TB is a communicable disease, which is spread by M. tuberculosis containing aerosol droplets expelled into the air by infected individuals. Failure to develop a highly effective anti-M. tuberculosis vaccine has limited control of the TB epidemic. The adaptive immune system generates a repertoire of M. tuberculosis-specific T cells or mediates via IFN-γ, and has been considered the chief immune mechanism in controlling M. tuberculosis infection and the foundation for effective vaccination [74]. Despite its relevance, the acquired immune system has been viewed as the only protective mechanism during M. tuberculosis infection [75]. Vaccine strategies have been built upon the narrow definition of immunological memory, aiming to exploit cell-mediated immunity [8]. On the contrary, Comas et al. [76] found that M. tuberculosis may benefit from recognition of T cells with conserved epitopes, thereby benefiting their survival. In a human trial, the MVA85A candidate vaccine targeting T-cell function mediated by IFN-γ failed to achieve expected protection [77]. The emergence of the concept of trained immunity has challenged the dogma that only acquired immune cells mount immunological memory and has shocked the foundation of modern vaccinology. Of note, evidence has shown that trained immunity state has the ability to contain and eliminate pathogens, including M. tuberculosis. It is plausible that trained immunity may play an important role in immunocompromised patients, such as those co-infected with M. tuberculosis and HIV, which remains the leading comorbidity and poses a great challenge for global TB control. Hence, induction strategies should also attempt to provide a trained immunity state, which gives the host a pool of primed inherent cells with enhanced capabilities to eliminate pathogens and are ready to act before an initial encounter with M. tuberculosis. Of note, Bickett and colleagues have demonstrated BCG-induced protection against M. tuberculosis infection prior to induction of adaptive immunity and in the absence of NOD2 required for trained immunity, highlighting the importance of innate immune cells in reducing the burden of M. tuberculosis [78].

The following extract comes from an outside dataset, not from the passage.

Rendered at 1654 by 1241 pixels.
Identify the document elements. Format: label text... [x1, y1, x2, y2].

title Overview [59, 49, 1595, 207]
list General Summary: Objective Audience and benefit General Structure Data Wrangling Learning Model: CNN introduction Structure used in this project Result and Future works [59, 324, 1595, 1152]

A trained immunity state was originally viewed as a beneficial effect as it confers broad immunological protection. Nevertheless, trained immunity is not always amicable. For instance, silica exposure induces lung damage, extracellular self-DNA release and STING activation, which impair host control of M. tuberculosis infection via initiation of type 2 immunity [79]. Furthermore, although increased secretion of pro-inflammatory cytokines partially contributes to containment and elimination of pathogenic insults, hyperinflammation caused by trained immunity might result in the development or maintenance of several inflammatory diseases [10]. A growing body of evidence suggests epigenetic reprogramming resulting in functional and transcriptional alternation in innate immune cells, may promote pathogenesis of multiple diseases including atherosclerosis, diabetes mellitus, chronic inflammatory disorders and neurodegenerative disorders, as it was reviewed by Włodarczyk et al. [10]. Therefore, inhibiting or reversing the changes caused by trained immunity might be a promising therapeutic target in these disorders. Taking all current evidence into account, it is important to illustrate the mechanisms underlying trained immunity and utilize other aspects of the immune system besides adaptive immunity in the development of vaccines.